Your task
What the answer must contain is every line of the records, exactly, with no pictures.

Data
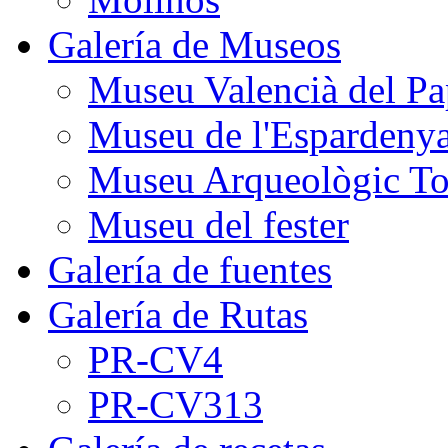
Galería de Museos
Museu Valencià del Pa
Museu de l'Espardeny
Museu Arqueològic To
Museu del fester
Galería de fuentes
Galería de Rutas
PR-CV4
PR-CV313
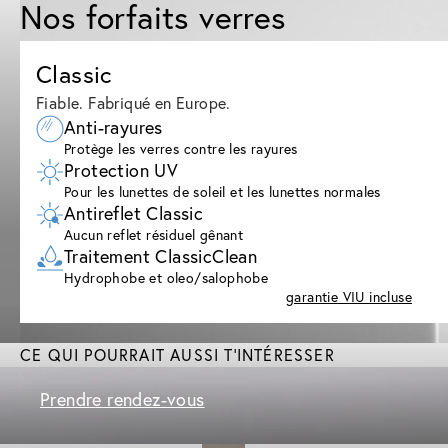
Nos forfaits verres
Classic
Fiable. Fabriqué en Europe.
Anti-rayures
Protège les verres contre les rayures
Protection UV
Pour les lunettes de soleil et les lunettes normales
Antireflet Classic
Aucun reflet résiduel gênant
Traitement ClassicClean
Hydrophobe et oleo/salophobe
garantie VIU incluse
CE QUI POURRAIT AUSSI T'INTÉRESSER
Prendre rendez-vous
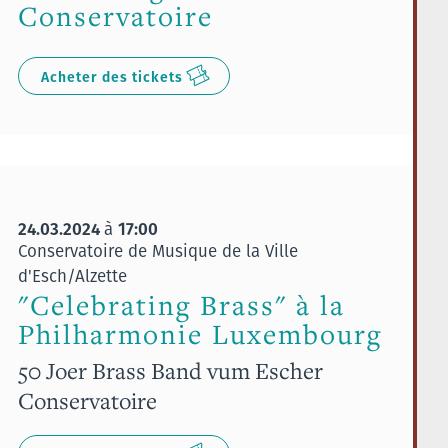
Conservatoire
Acheter des tickets
24.03.2024
17:00
à
Conservatoire de Musique de la Ville
d'Esch/Alzette
"Celebrating Brass" à la
Philharmonie Luxembourg
50 Joer Brass Band vum Escher
Conservatoire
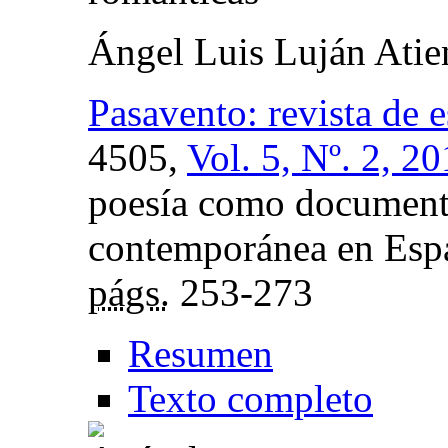
Ángel Luis Luján Atie
Pasavento: revista de 
4505,
Vol. 5, Nº. 2, 2
poesía como documento
contemporánea en Españ
págs.
253-273
Resumen
Texto completo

Solution
Galería de Museos
Museu Valencià del Pa
Museu de l'Espardeny
Museu Arqueològic To
Museu del fester
Galería de fuentes
Galería de Rutas
PR-CV4
PR-CV313
Nos forfaits verres
Classic
Fiable. Fabriqué en Europe.
Anti-rayures
Protège les verres contre les rayures
Protection UV
Pour les lunettes de soleil et les lunettes normales
Antireflet Classic
Aucun reflet résiduel gênant
Traitement ClassicClean
Hydrophobe et oleo/salophobe
garantie VIU incluse
CE QUI POURRAIT AUSSI T'INTÉRESSER
Prendre rendez-vous
Conservatoire
Acheter des tickets
24.03.2024
17:00
à
Conservatoire de Musique de la Ville
d'Esch/Alzette
"Celebrating Brass" à la
Philharmonie Luxembourg
50 Joer Brass Band vum Escher
Conservatoire
Ángel Luis Luján Atie
Pasavento: revista de 
4505,
Vol. 5, Nº. 2, 2
poesía como documento
contemporánea en Españ
págs.
253-273
Resumen
Texto completo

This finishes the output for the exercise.